DEVELOPMENTS IN THE LAW — DISPUTED DEBT GOVERNED BY AN ARBITRATION AGREEMENT

English position

[16] The English Court of Appeal in 2014 in its decision in Salford Estates (No 2) Ltd v Altomart Ltd (No 2) [2015]
Ch 589; [2014] EWCA Civ 1575, held that the test to be applied in respect of a disputed debt governed by an
arbitration agreement ought to be lowered, and that, the English courts when faced with a disputed debt that was
subject to an arbitration agreement, ought to dismiss or stay the winding up application, save in ‘wholly exceptional
circumstances’ which the judge found ‘difficult to envisage’. Sir Terence Etherton C, (with whom Longmore and
Kitchin LJJ agreed) delivering the judgment of the court held this would be in accordance with the principle which
mandated upholding the parties’ agreement to arbitrate and the legislative policy that is in favour of arbitration
although the court found that the mandatory stay provisions in s 9 of the 1996 Act (UK Arbitration Act) did not apply:

[39] My conclusion that the mandatory stay provisions in s 9 of the 1996 Act do not apply in the present case is not,
however, the end of the matter. Section 122(1) of the 1986 Act confers on the court a discretionary power to wind up a
company.
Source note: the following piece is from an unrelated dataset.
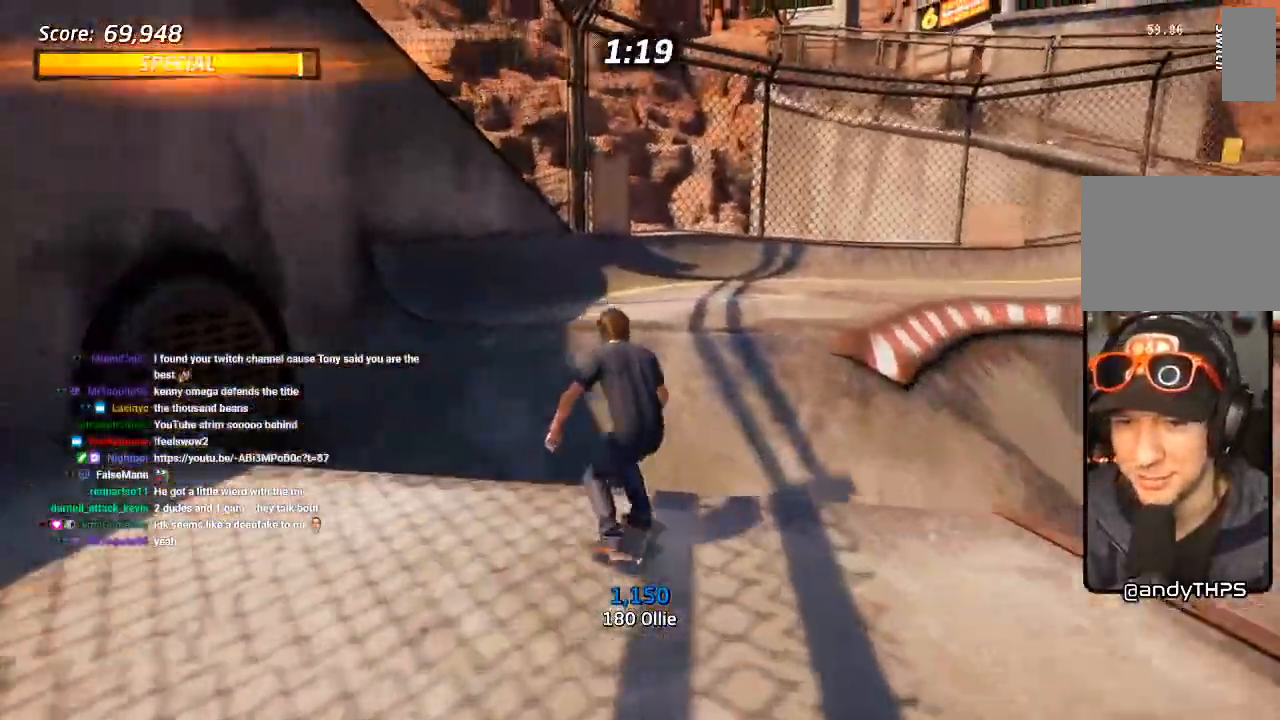
Gameplay with a controller (PlayStation layout); each line is a JSON object with the inputs held at the frame after it (dt_ms = milliseconds from this image to that frame). "events" lists button and stick changes between this image and that frame as [ms after this image, input, new state], when the widget could be followed in between. Not read: TRIANGLE.
{"dt_ms": 500, "buttons": [], "left_stick": "center", "right_stick": "left", "events": [[100, "DPAD_UP", "up"], [150, "DPAD_UP", "down"], [200, "CROSS", "up"], [333, "right_stick", "left"], [400, "DPAD_UP", "up"]]}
It is entirely appropriate that the court should, save in wholly exceptional circumstances which I presently find
difficult to envisage, exercise its discretion consistently with the legislative policy embodied in the 1996 Act. This was the
alternative analysis of Warren J in the Rusant case, at para 19.

[40] Henry and Swinton Thomas LJJ considered in Halki Shipping Corpn v Sopex Oils Ltd [1998] 1 WLR 726 that the
Page 8 of 16
V Medical Services M Sdn Bhd v Swissray Asia Healthcare Co Ltd, [2023] 7 MLJ 155

intention of the legislature in enacting the 1996 Act was to exclude the court’s jurisdiction to give summary judgment, which
had not previously been excluded under the Arbitration Act 1975. It would be anomalous, in the circumstances, for the
Companies’ court to conduct a summary judgment type analysis of liability for an unadmitted debt, on which a winding up
petition is grounded, when the creditor has agreed to refer any dispute relating to the debt to arbitration. Exercise of the
discretion otherwise than consistently with the policy underlying the 1996 Act would inevitably encourage parties to an
arbitration agreement — as a standard tactic — to bypass the arbitration agreement and the 1996 Act by presenting a
winding up petition. The way would be left open to one party, through the draconian threat of liquidation, to apply pressure
on the alleged debtor to pay up immediately or face the burden, often at short notice on an application to restrain
presentation or advertisement of a winding up petition, of satisfying the Companies court that the debt is bona fide disputed
on substantial grounds. That would be entirely contrary to the parties’ agreement as to the proper forum for the resolution of
such an issue and to the legislative policy of the 1996 Act.

[41] There is no doubt that the debt mentioned in the petition falls within the very wide terms of the arbitration clause in the
Lease. The debt is not admitted. In accordance with the decision in the Halki Shipping case, that is sufficient to constitute a
dispute

[2023] 7 MLJ 155 at 165


within the 1996 Act, irrespective of the substantive merits of any defence, and, were there proceedings on foot to recover
the debt, to trigger the automatic stay provision in s 9(1) of the 1996 Act. For the reasons I have given, I consider that, as a
matter of the exercise of the court’s discretion under s 122(1)(f) of the 1986 Act, it was right for the court either to dismiss or
to stay the petition so as to compel the parties to resolve their dispute over the debt by their chosen method of dispute
resolution rather than require the court to investigate whether or not the debt is bona fide disputed on substantial grounds.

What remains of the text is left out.